◆ **Task set**
a) Answer these questions from the Ghode Jatra text, one line each:
(i) On which tithi is Ghode Jatra observed?
(ii) What do the Newars of Kathmandu also celebrate on that day?
(iii) What was the demon in the myth called?
b) Pick up the Ghode Jatra text after its final sentence and extend it.

◆ **Text provided**
┄┄┄┄┄┄┄┄┄┄┄┄┄┄┄┄┄┄┄┄
Ghode Jatra- The Festival of Horses
In accordance with the Hindu calendar, Ghode Jatra is observed on Krishna Aunshi Tithi, which falls on the dark lunar fortnight (lunar calendar). The enthusiasm surrounding the Ghode Jatra is heightened by the fact that Newars of Kathmandu also celebrate Pahachare on the same day to usher in the new year.
In the presence of the nation's leader, a competitive horse racing event is held on that day at the primary training facility (Tundikhel) of the Nepali army. On why it is commemorated, there is no concrete answer. However, according to the myth, a demon named Tundi is said to have feasted on travellers to Tundikhel when it used to live there. People in Kathmandu bravely engaged it in combat, killed it, and then rode horses over its body in celebration.
┄┄┄┄┄┄┄┄┄┄┄┄┄┄┄┄┄┄┄┄
◆ **Provided data**
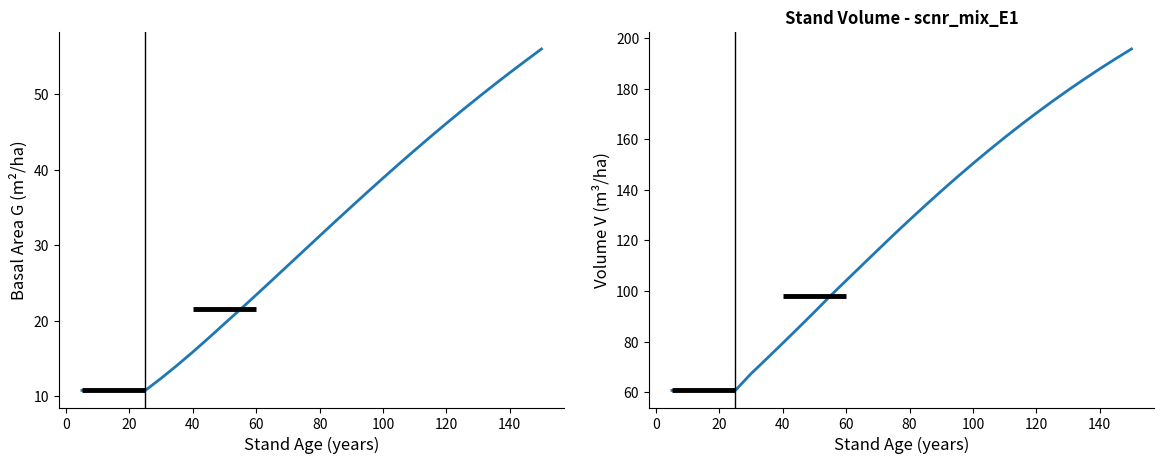

How many categories are shown in the chart?

30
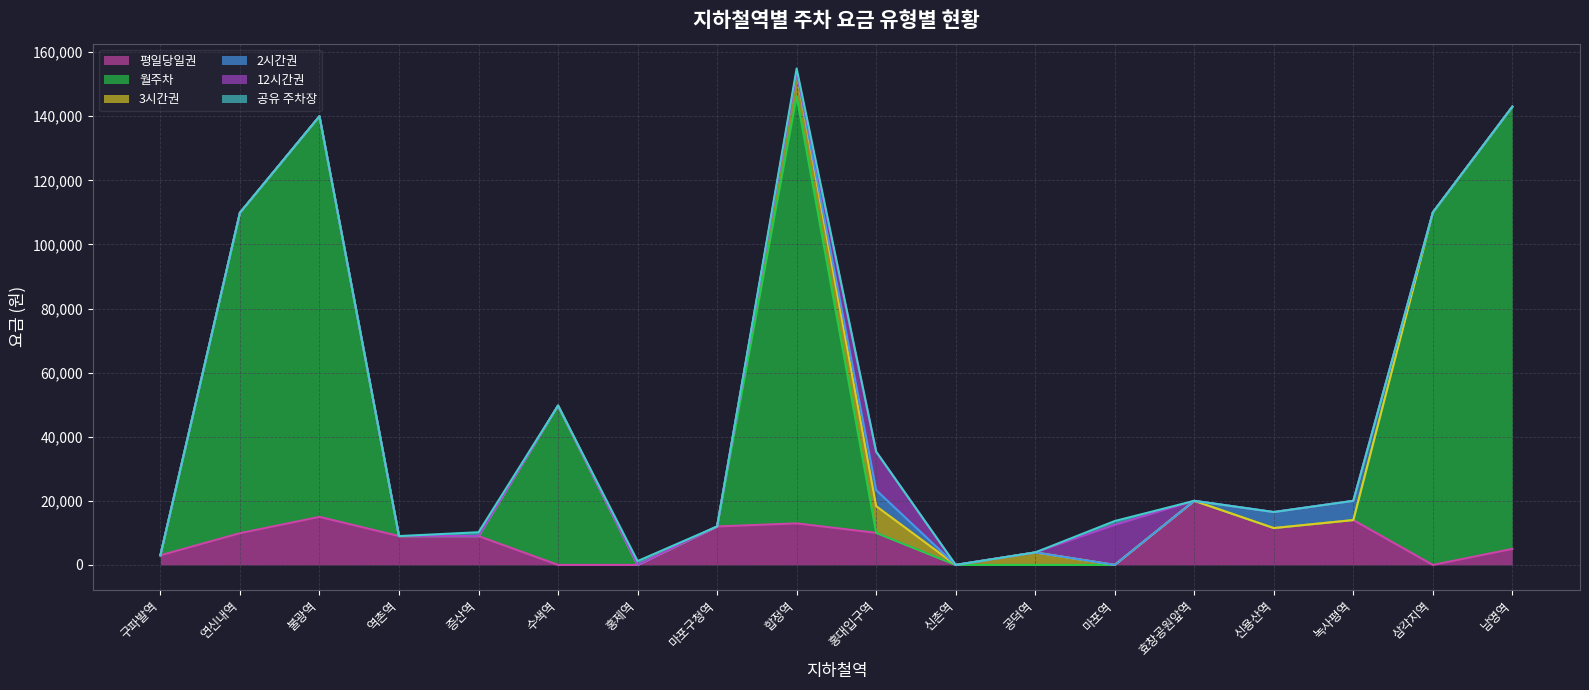

True or false: 평일당일권 has a value of 8016.2 at 수색역.

False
┄┄┄┄┄┄┄┄┄┄┄┄┄┄┄┄┄┄┄┄
◆ **Your responses**
a)
(i) Krishna Aunshi Tithi
(ii) Pahachare, to usher in the new year
(iii) Tundi

b)
Indra Jatra- The Festival of Lord Indra
Mythologically speaking, it all began when Bashundhara sought the rare, earth-only jasmine blossom for rituals. Being a good son, Lord Indra came to Earth in the guise of a farmer to look for the flower. He was caught by the locals when he was picking the flower, and they accused him of theft. For eight days, he was chained to a pole and taken across Kathmandu. He was unable to free himself or convince them of his story.
Basundhara, his mother, and other gods and goddesses descended to the Earth to search for him out of worry due to his disappearance. They eventually located him. Following a bargain, his mother promised to give enough rainfall to Kathmandu to produce wholesome crops. Lord Indra was released from the chains and with his mother went back to heaven. Since then, he has come to be known as the rain god. The eight-day celebration of his capture is known as Indra Jatra.
Gai Jatra- The Festival of Cows
In Newari, Gaijatra is also referred to as Saa Paru. Its literal translation is "Cow Festival," and it refers to a festival of singing, dancing, humour, and fun. The Newars of Kathmandu celebrate it to remember loved ones who have passed away.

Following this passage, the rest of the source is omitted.